A key argument rejected by the court involved the application of generally accepted accounting principles (GAAP) in criminal securities fraud cases. The defendants argued that the government is required to prove that key accounting entries claimed to be part of a securities fraud not in accord with GAAP. This argument was coupled with a claim that the government must prove non-compliance through expert testimony.

The Court rejected these arguments as it has repeatedly done in the past. Specifically, the court reiterated its long held rule that “GAAP neither establishes nor shields guilt in a securities fraud case. . . Making GAAP compliance determinative of securities fraud charges would require jurors to ‘accept the accountants’ evaluation whether a given fact was material to overall fair presentation’–a proposition this Court . . [has previously rejected].” Compliance with GAAP may however demonstrate that a defendant acted in good faith.

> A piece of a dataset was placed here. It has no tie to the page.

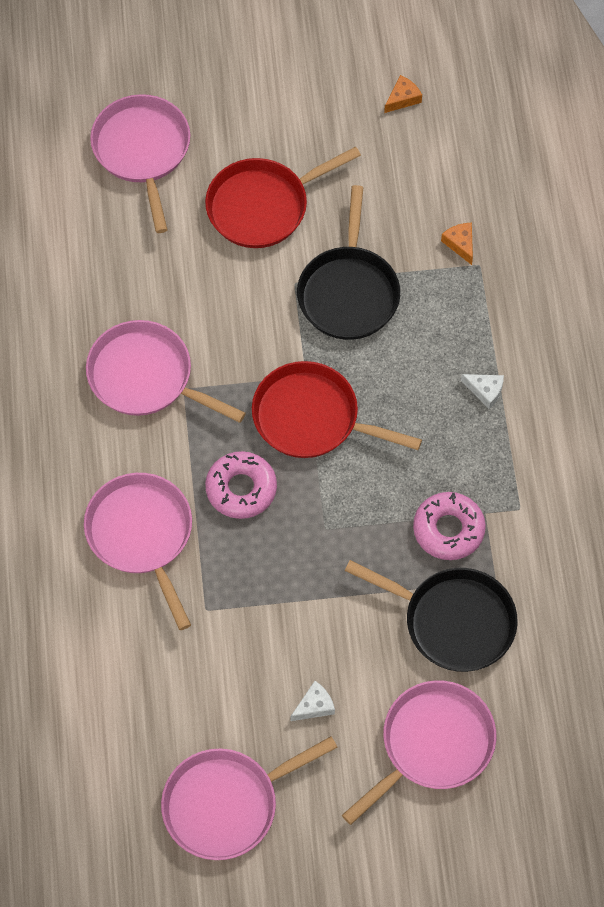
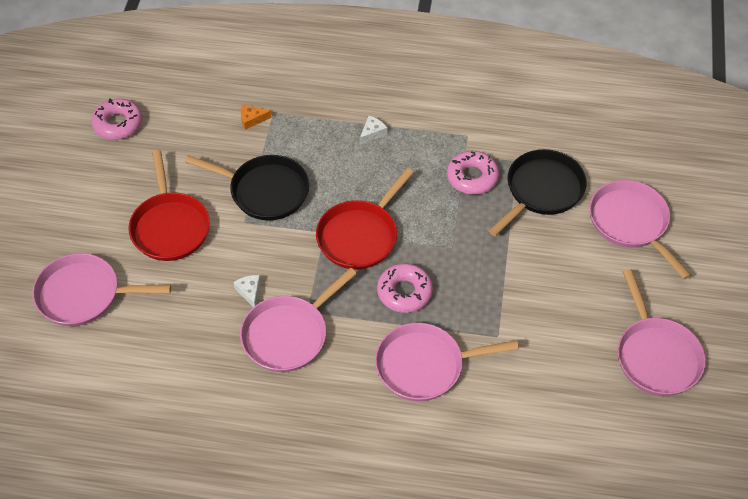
camera: 75 degrees left, 10 degrees down
(314, 706) = (589, 285): white cheese -> white cheese (249, 292)
(402, 98) = (118, 124): orange cheese -> pink donut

The defendants attempted to circumvent the long established rule just recently reaffirmed in the unsuccessful appeal of former Worldcom CEO Bernie Ebbers by claiming that when a specific principle governs the accounting treatment involved, the government is required to prove non-compliance with it or at least offer expert testimony on the point. Here defendants argued that FAS 5 concerning loss contingencies was key. Although the district court noted that expert testimony might have been helpful to the jury, the Second Circuit rejected defendants’ argument. Rather, from the testimony of various fact witnesses offered by the government the court held that the jury could find that investors were misled by the transactions involving the defendants and Adelphia. Whether these transactions complied with GAAP is not the issue the court noted. The government, the court held, was only required to prove the elements of securities fraud, not non-compliance with GAAP.